Extrait du texte →
────────────────
Chypre envisage de revenir sur les marchés

L'île méditerranéenne envisage de lever 1,5 milliard d'euros sur les marchés d'ici à la fin de l'année. Un retour qui doit beaucoup à la BCE et au potentiel d'une réunification de l'île.
Le palais présidentiel à Nicosie.

Moins de trois ans après être entrée dans le programme de la troïka, la République de Chypre pourrait tenter de revenir sur les marchés à long terme. Selon le Financial Times du 5 octobre, le gouvernement de Nicosie voudrait lever 1,5 milliard d'euros dans le cadre d'une émission à 10 ans « avant la fin de l'année. » L'an passé, Chypre avait réussi à lever 750 millions à 5 ans au taux de 4,85 %.

Un gouvernement « bon élève » de la troïka

Ce retour sur le marché est avant tout symbolique, car les taux pratiqués sont encore trop lourds pour que les investisseurs soient les seuls sources de financement de cette économie de 18 milliards d'euros. Mais c'est, pour le gouvernement chypriote, un moyen de mettre en avant le « succès » de son programme. Depuis avril 2013, la troïka n'a eu qu'à se féliciter des actions de Nicosie. Si quelquefois, le parlement chypriote a tenté de s'opposer aux vœux des créanciers, comme cet hiver sur la question des expulsions des ménages de leurs logements, le gouvernement a trouvé le moyen politique de contourner cette opposition.

La version officielle est donnée par le ministre des Finances chypriote Harris Georgiadis au Financial Times : « les finances publiques ont été consolidées, le secteur bancaire consolidé et l'économie est sortie de la récession », a-t-il affirmé. Naturellement, les investisseurs seraient donc intéressés par le rachat de titres souverains chypriotes. Mais ce scénario ne représente qu'une partie de la réalité chypriote.

Une reprise nette, mais une situation encore sinistrée

Si le déficit public devrait être ramené à 1,1 % du PIB cette année, c'est aussi qu'il a été « purgé » des effets de la recapitalisation des banques effectuées en 2014. Si la croissance est revenue au début de l'année de façon assez vigoureuse et inattendue (1,2 % au premier trimestre et 0,5 % au deuxième trimestre), ceci s'explique en grande partie par la baisse des prix de l'énergie qui a permis une stabilisation du pouvoir d'achat, mais aussi par l'arrivée d'investissements étrangers (notamment russes grâce à une négociation avec Moscou). Mais l'économie chypriote reste fragile. Elle a, en tout, reculé de plus de 8 % entre 2012 et 2014 et le pays est encore un des rares de la zone euro en déflation franche (les prix ont baissé sur un an de 2,5 % en septembre). Et le bilan social de la crise est très inquiétant : les salaires ont reculé de 12 % sur trois ans. Si le chômage a reculé d'un point en un an, il reste à 15,3 % de la population active, alors qu'il était inexistant avant la crise. Enfin, le niveau de vie, calculé en PIB par habitant en parité de pouvoir d'achat et supérieur de 5 % à la moyenne de l'UE en 2009 est désormais inférieur de 15 % à cette moyenne.
────────────────
Données de référence →
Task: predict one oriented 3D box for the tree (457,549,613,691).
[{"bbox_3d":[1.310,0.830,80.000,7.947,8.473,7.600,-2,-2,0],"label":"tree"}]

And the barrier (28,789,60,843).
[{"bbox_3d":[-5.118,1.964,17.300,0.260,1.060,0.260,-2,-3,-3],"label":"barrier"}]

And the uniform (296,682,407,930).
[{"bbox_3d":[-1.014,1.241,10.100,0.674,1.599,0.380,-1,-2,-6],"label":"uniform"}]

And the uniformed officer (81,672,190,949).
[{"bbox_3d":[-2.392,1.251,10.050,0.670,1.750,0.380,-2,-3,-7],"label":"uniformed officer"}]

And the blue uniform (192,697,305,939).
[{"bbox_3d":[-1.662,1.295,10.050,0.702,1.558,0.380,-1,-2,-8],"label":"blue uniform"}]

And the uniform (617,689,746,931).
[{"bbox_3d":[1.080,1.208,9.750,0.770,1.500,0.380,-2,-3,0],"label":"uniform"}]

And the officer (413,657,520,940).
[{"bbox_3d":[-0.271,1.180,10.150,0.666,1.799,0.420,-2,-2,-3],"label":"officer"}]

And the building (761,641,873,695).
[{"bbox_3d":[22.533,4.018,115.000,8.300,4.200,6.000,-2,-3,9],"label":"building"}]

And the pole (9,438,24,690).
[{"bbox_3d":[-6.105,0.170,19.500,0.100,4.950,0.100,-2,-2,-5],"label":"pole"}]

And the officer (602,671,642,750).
────────────────
Exercice 1 →
D'après le texte sur Chypre, de combien les salaires ont-ils reculé sur trois ans ?
Exercice 2 →
Poursuivez le texte sur Chypre à partir de sa dernière phrase.

Réponse 1 →
Ils ont reculé de 12 %.

Réponse 2 →
Un secteur bancaire encore fragile

Quant aux banques, la situation reste difficile. Les banques chypriotes restent les banques européennes les plus exposées aux créances douteuses (Non Performing Loans ou NPL). Selon les dernières données, ces NPL représenteraient 48 % du PIB chypriote. C'est un record en zone euro. Pour la Bank of Cyprus, rescapée des deux anciennes grandes banques du pays, les créances douteuses s'élèvent à 62 % de l'ensemble de son portefeuille de prêts. Avec de tels ratios, l'économie chypriote est naturellement soumise à un rationnement des prêts qui pénalise durablement sa croissance potentielle. La restructuration de ce portefeuille est lente et coûteuse et le système bancaire reste exposé à un nouveau choc externe.

L'effet « QE »

Il est donc difficile de croire que Chypre bénéficie d'un intérêt soudain en raison de ses seuls fondamentaux. La réalité est plus prosaïque. Les investisseurs s'intéressent principalement à Chypre en raison de son entrée dans le programme de rachat d'actifs publics (« QE ») de la BCE en juillet dernier. Ce programme va permettre de pouvoir bénéficier d'un titre à fort rendement dont le cours sera soutenu sur le marché par la BCE. Ce type de produit sûr et rentable est assez rare ces temps-ci pour être très recherché. Certes, sans l'application de Nicosie à appliquer les « réformes » de la troïka, il n'y aurait pas de QE, mais le retour de Chypre sur le marché est clairement « dopé » par la BCE.

Le potentiel de la réunification

Reste deux éléments qui, à moyen terme, peuvent intéresser les investisseurs et qui, eux, reposent sur des fondamentaux. L'élection dans la zone occupée depuis 1974 par la Turquie du modéré Mustafa Akinci à la présidence de la République turque autoproclamée de Chypre du Nord (RTCN) a rouvert les discussions sur la réunification de l'île. Les négociations entre les deux parties avancent bien et le président de Chypre a évoqué un référendum en mars 2016 sur un éventuel accord.

Ce serait là une raison de miser sur l'île. La réunification devrait avoir un effet très positif sur l'activité, car les besoins de la partie du nord sont considérables, et devrait attirer les investisseurs du sud et de l'étranger. Elle réglerait aussi le problème liée à l'exploitation des réserves de gaz au large de Chypre. Jusqu'ici, la Turquie contestait certaines zones d'exploitation d'un pays qu'elle ne reconnaît que comme « l'administration grecque de Chypre du Sud. » Un règlement de la « question chypriote » permettrait de « sécuriser » cette exploitation qui pourrait représenter un formidable potentiel pour le pays.